In this episode, operatives are killing their bosses and can't remember doing it afterward. Cathy and Frank (Penny) investigate an old CIA program that did the Manchurian Candidate number with the keyword.
Manchurian Candidate, Scarecrow and Mrs. King - it's all pretty routine stuff, but if you have nothing better to do, these shows are pleasant enough. None of the Hallmark series move very quickly, and they all suffer from poor pacing. Thompson is still pretty and perky, and the show utilizes some of the once-familiar stars. This time it's Erin Gray as a rival of Cathy's and Monk's psychiatrist, Stanley Kamel, as a mind-control teacher.
I wish Penny could be doing something more substantial, and Thompson, too, for that matter. Until then, "Jane Doe" will have to do.
Superior entry in the Jane Doe series boasts superior supporting cast and a few unforeseen twists
There are plenty of plot twists and fine performances by supporting characters to go around in this 2007 entry in Hallmark's Jane Doe Mystery series. The result is a very enjoyable 84 minutes.
For those not familiar with the CSA agent whose cover is working for a puzzle company while being wife and mother of the typical American family, the agency intrigue here is much more multi-layered and provides a much broader spectrum of performances than in previous entries. Joe Penny, Scott Paulin, Erin Gray, Shashawnee Hall, Caroline WIlliams, and Steve Vinovich all provide solid characterizations with signature quirks in their roles in the mystery. THe extraordinary performances are added by the late Stanley Kamel whose misuse of a CSA protocol was a highlight of the film for me and Richard Libertini as the old scientist abandoned to live like a crazy man in the desert.
The other interesting part here is the acting of the actor who played the son, relatively undistinguished in the earlier entries. Here, he gets something to do with a subplot on an unconventional and somewhat unethical way of making money and how he handles it in a way that is parents can live with. The fellow playing the corrupt developer is also quite good in giving his own signature to a hackneyed and stereotyped caricature.
Overall, of course, we're talking about a TV murder mystery. The only reason we call it a movie instead of an episode of a TV series is that it happens to be longer than an hour. All that said, How TO FIre Your Boss is more novel, more interesting, and more amusing than most such entries.

Data provided →
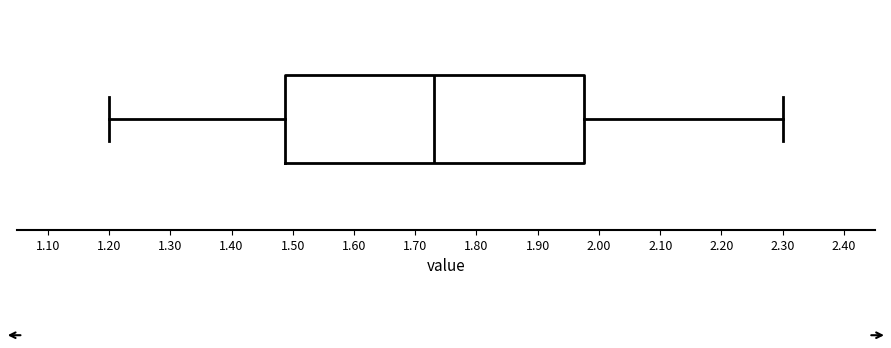

Transcribe this box plot: give where the median line is, the range the box spans, and where the two whiskers end, as read against the x-axis. The values are not printed on the chart, so give them approximately, as read against the axis.

median 1.73, box 1.49 to 1.98, whiskers 1.20 to 2.30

Work to be completed →
In the movie reviews, which actor plays the mind-control teacher?

Response to the task →
Stanley Kamel